Being the son of 20th-century icon Fela Kuti, there’s a lot of talk about “legacy” that swirls around his career. With six solo albums and countless appearances on other compilations, Kuti has certainly built a dynamic catalog separate from his father. That meditative approach has allowed him to extend the realm of Afrobeat into this century.
Kuti’s latest album, No Place for My Dreams, lays a discourse on the impoverished of the world over polyrhythms and a lively cast of musical instruments.
“My vision was to speak truth and expose corruption, so that people will understand that poverty is global,” Kuti says. “I think it was a very global album, talking about not just the African problem.”
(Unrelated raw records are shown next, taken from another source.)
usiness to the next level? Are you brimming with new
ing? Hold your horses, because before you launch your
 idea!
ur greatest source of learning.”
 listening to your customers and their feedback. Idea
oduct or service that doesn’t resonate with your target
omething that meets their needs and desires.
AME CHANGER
Tunes like “No Work No Job No Money” showcase what Kuti does best; it’s a tightly wound song that wraps its message in under six minutes. With a repeating melody dancing on the keyboard, it’s easy to see how Kuti and his band might enter something of a trance-like state, massaging the song in as many ways as possible while journeying deep into an improvisational comfort zone on the stage or in the studio. The lyrics, of course, keep Kuti’s message front and center.
“It’s right in my face in Nigeria, right outside my doorstep,” he says of the problems plaguing his home country. “I don’t think there’s anything more important than something I see. I don’t see what personal issues I have that are more important than people not being able to afford health or their families. I live it on a daily basis.”
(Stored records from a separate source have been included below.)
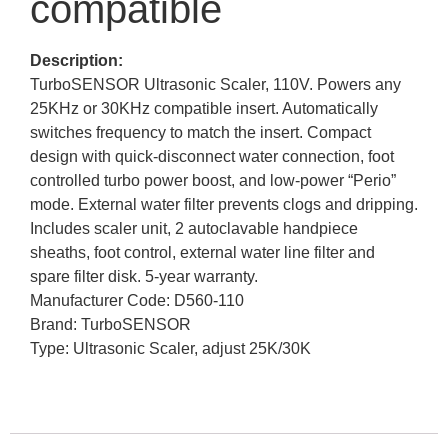
compatible
Description:
TurboSENSOR Ultrasonic Scaler, 110V. Powers any
25KHz or 30KHz compatible insert. Automatically
switches frequency to match the insert. Compact
design with quick-disconnect water connection, foot
controlled turbo power boost, and low-power “Perio”
mode. External water filter prevents clogs and dripping.
Includes scaler unit, 2 autoclavable handpiece
sheaths, foot control, external water line filter and
spare filter disk. 5-year warranty.
Manufacturer Code: D560-110
Brand: TurboSENSOR
Type: Ultrasonic Scaler, adjust 25K/30K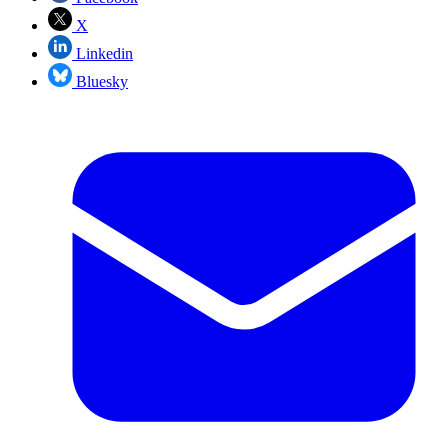
X
Linkedin
Bluesky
For the Africans in need of hope and change, Kuti says: “Afrobeat will always be there for them.”
That’s the genre that Kuti’s father helped pioneer in the late 1960s and beyond. As a member of his band, Kuti watched his father develop a hybrid world of jazz, funk, traditional Nigerian music and so much more. (Kuti defines Afrobeat as “music from the perspective of an African.”)
It’s often quite complex, and many aspects of Afrobeat sound very different from how we typically conceptualize songwriting here in the West.
“If you have not been trained to accept — or if your mind has not been trained to that frequency — you’ll never understand jazz or classical music,” Kuti says. “Your mind has to be ready to absorb very intellectual or very complicated pieces like that. Young people, because their minds are not ready, will go for easier kinds of music. As you get older, you start to understand life. Many complications come into one’s life, and you want something probably more serious in life — or something that relates more to the truth of life.”
Enter Afrobeat, which, while certainly danceable, tends to deal with quite heavy issues.
And Kuti has used that genre as a tool to both honor his father and put some distance between the two of them. He’s come into his own at this point, leaving an indelible mark on contemporary pop music here in the U.S. and offering something wholly unique to fans of daring, honest songwriting. (Beyonce and Jay-Z, among many others, have notably begun incorporating Afrobeat traits into their music.)
For years now, Kuti has been achieving those goals by avoiding others’ music altogether. He says he used to listen to a lot of jazz, which worked its way into his own songwriting when he was starting out and when he was performing in Egypt 80, Fela’s band. But now he’s focused on the tranquility of confronting new melodies in his own head.
Kuti writes everything by himself — no interruptions — and, in fact, he often writes in his sleep. He dreams in melody, and he latches onto messages he receives as soon as he can. “I quickly try to wake up, because the melody is very strong,” he says. “If I do wake up and keep this melody in my head, I build on it like a puzzle. I try to remember where I was at, which takes a lot of concentration.”
His approach to writing melodies also comes from live performances. At The New Afrika Shrine in Nigeria, Kuti performs for about four hours. Two or three hours into that, he’ll start picking up on profound melodies coming through the ether of improvisation. With a book nearby, Kuti will write down the organic structures that come to him and stick with him.
Of course, Kuti has no plans to slow down. He says his next album is coming together now — and that with the world’s problems becoming more and more glaring, the need for his wisdom and creativity is stronger than ever.